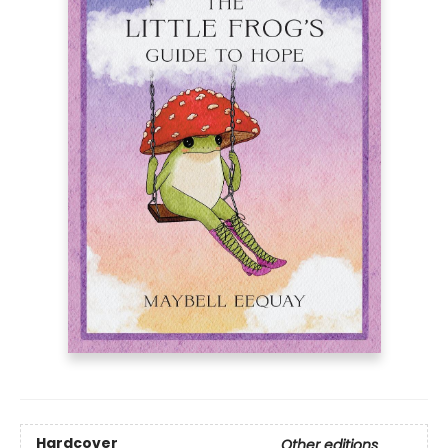
Hardcover
Other editions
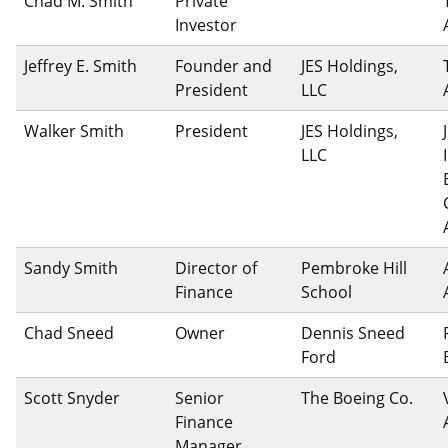
Chad M. Smith
Private
Investor
Jeffrey E. Smith
Founder and
JES Holdings,
President
LLC
Walker Smith
President
JES Holdings,
LLC
Sandy Smith
Director of
Pembroke Hill
Finance
School
Chad Sneed
Owner
Dennis Sneed
Ford
Scott Snyder
Senior
The Boeing Co.
Finance
Manager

-.-.-

Task prompt —
Set down all of the entries exactly. Leave the pictures out.

Result of the exercise —
Hardcover
Other editions
Chad M. Smith
Private
Investor
Jeffrey E. Smith
Founder and
JES Holdings,
President
LLC
Walker Smith
President
JES Holdings,
LLC
Sandy Smith
Director of
Pembroke Hill
Finance
School
Chad Sneed
Owner
Dennis Sneed
Ford
Scott Snyder
Senior
The Boeing Co.
Finance
Manager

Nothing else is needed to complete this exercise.